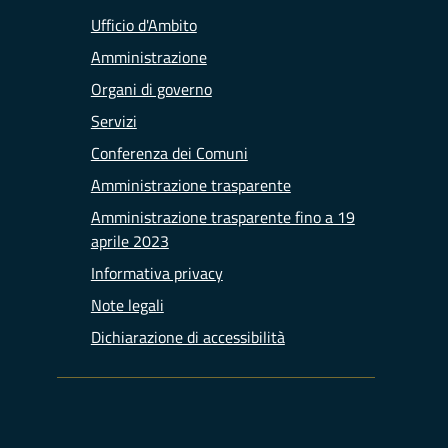
Ufficio d'Ambito
Amministrazione
Organi di governo
Servizi
Conferenza dei Comuni
Amministrazione trasparente
Amministrazione trasparente fino a 19
aprile 2023
Informativa privacy
Note legali
Dichiarazione di accessibilità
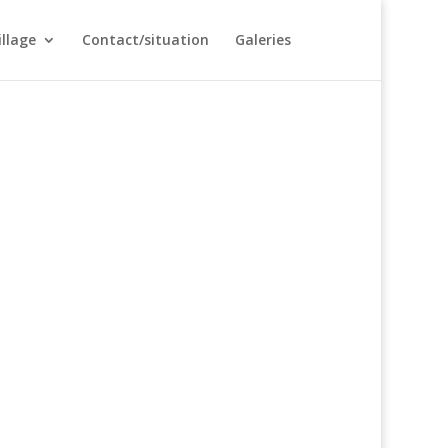
illage
Contact/situation
Galeries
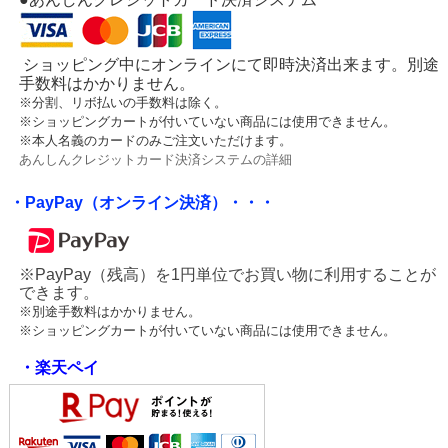
ショッピング中にオンラインにて即時決済出来ます。別途
手数料はかかりません。
※分割、リボ払いの手数料は除く。
※ショッピングカートが付いていない商品には使用できません。
※本人名義のカードのみご注文いただけます。
あんしんクレジットカード決済システムの詳細
・PayPay（オンライン決済）・・・
※PayPay（残高）を1円単位でお買い物に利用することが
できます。
※別途手数料はかかりません。
※ショッピングカートが付いていない商品には使用できません。
・楽天ペイ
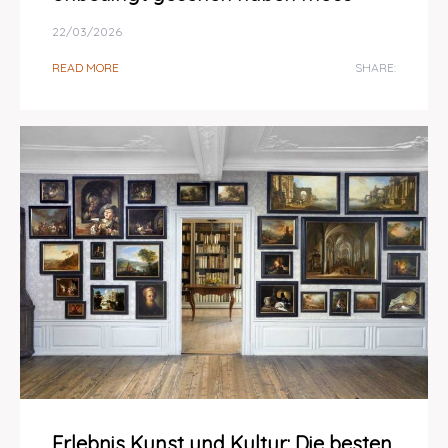
22/03/2026
READ MORE
SHARE:
Erlebnis Kunst und Kultur: Die besten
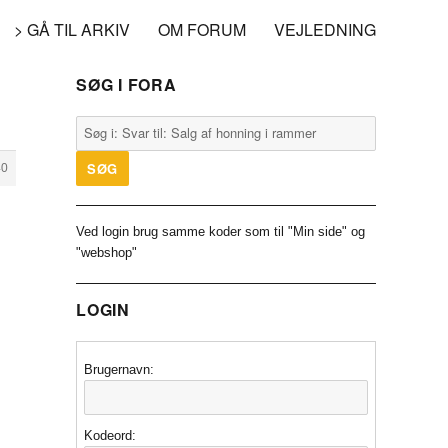
> GÅ TIL ARKIV
OM FORUM
VEJLEDNING
SØG I FORA
40
Ved login brug samme koder som til "Min side" og
"webshop"
LOGIN
Brugernavn:
Kodeord:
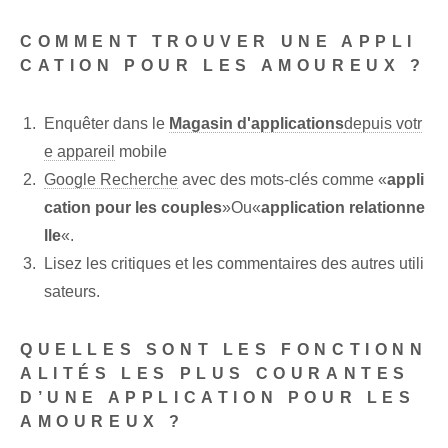
COMMENT TROUVER UNE APPLI
CATION POUR LES AMOUREUX ?
Enquêter dans le
Magasin d'applications
depuis votr
e appareil
mobile
Google Recherche
avec des mots-clés comme «
appli
cation pour les couples
»Ou«
application relationne
lle
«.
Lisez les critiques et les commentaires des autres utili
sateurs.
QUELLES SONT LES FONCTIONN
ALITÉS LES PLUS COURANTES
D’UNE APPLICATION POUR LES
AMOUREUX ?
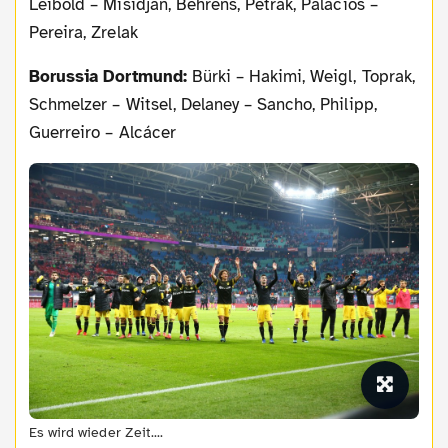
Leibold – Misidjan, Behrens, Petrak, Palacios –
Pereira, Zrelak
Borussia Dortmund:
Bürki – Hakimi, Weigl, Toprak,
Schmelzer – Witsel, Delaney – Sancho, Philipp,
Guerreiro – Alcácer
Es wird wieder Zeit....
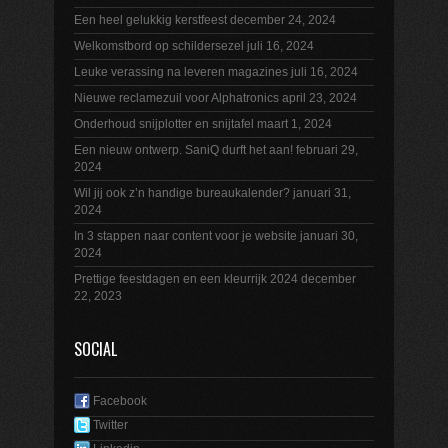
Een heel gelukkig kerstfeest
december 24, 2024
Welkomstbord op schildersezel
juli 16, 2024
Leuke verassing na leveren magazines
juli 16, 2024
Nieuwe reclamezuil voor Alphatronics
april 23, 2024
Onderhoud snijplotter en snijtafel
maart 1, 2024
Een nieuw ontwerp. SaniQ durft het aan!
februari 29,
2024
Wil jij ook z’n handige bureaukalender?
januari 31,
2024
In 3 stappen naar content voor je website
januari 30,
2024
Prettige feestdagen en een kleurrijk 2024
december
22, 2023
SOCIAL
Facebook
Twitter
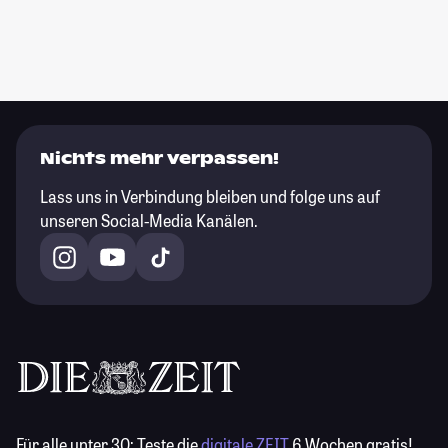
Nichts mehr verpassen!
Lass uns in Verbindung bleiben und folge uns auf
unseren Social-Media Kanälen.
Für alle unter 30:
Teste die
digitale ZEIT
6 Wochen gratis!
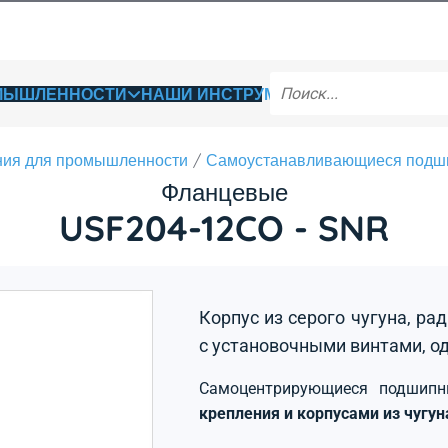
ОМЫШЛЕННОСТИ
НАШИ ИНСТРУМЕНТЫ
ия для промышленности
Самоустанавливающиеся подш
Фланцевые
USF204-12CO - SNR
Корпус из серого чугуна, р
с установочными винтами, о
Самоцентрирующиеся подшип
крепления и корпусами из чугу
· · ·
REQUEST: The job is to copy each line from the material above that holds the word "PayPay".

TASK OUTPUT:
・PayPay（オンライン決済）・・・
※PayPay（残高）を1円単位でお買い物に利用することが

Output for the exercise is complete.